» TO-DO ITEM
Copy everything from the line containing "EASYJET AND EASYJET HOLIDAYS LAUNCH TEDDY" down to the end of the listing, putting "MONITORS" in place of "TRACKERS" and leaving all else unchanged.

» RECORDS SHOWN
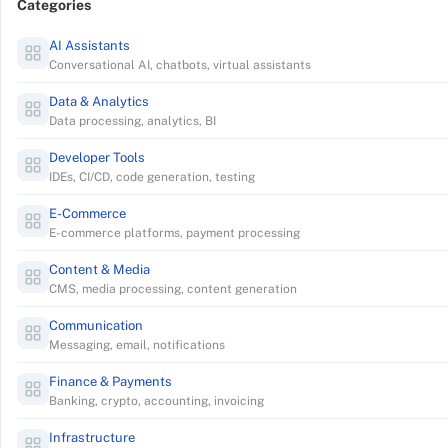
Categories
AI Assistants
Conversational AI, chatbots, virtual assistants
Data & Analytics
Data processing, analytics, BI
Developer Tools
IDEs, CI/CD, code generation, testing
E-Commerce
E-commerce platforms, payment processing
Content & Media
CMS, media processing, content generation
Communication
Messaging, email, notifications
Finance & Payments
Banking, crypto, accounting, invoicing
Infrastructure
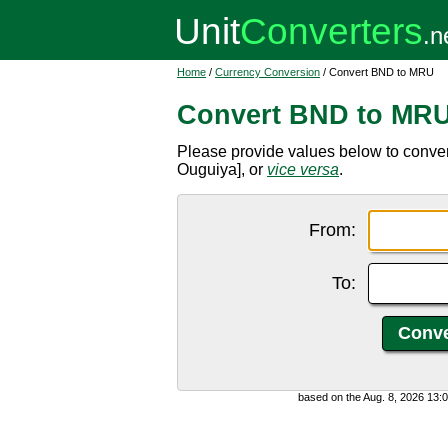
Home
/
Currency Conversion
/ Convert BND to MRU
Convert BND to MR
Please provide values below to conve
Ouguiya], or
vice versa
.
From:
To:
based on the Aug. 8, 2026 13:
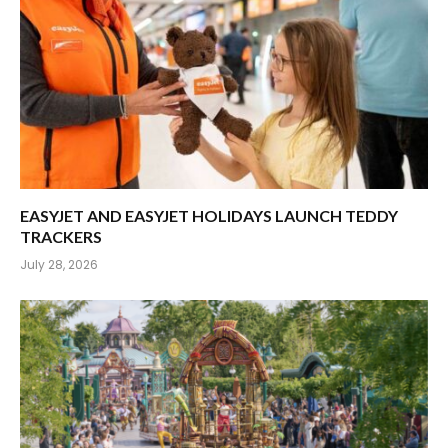
EASYJET AND EASYJET HOLIDAYS LAUNCH TEDDY
TRACKERS
July 28, 2026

» RESPONSE TO THE EXERCISE
EASYJET AND EASYJET HOLIDAYS LAUNCH TEDDY
MONITORS
July 28, 2026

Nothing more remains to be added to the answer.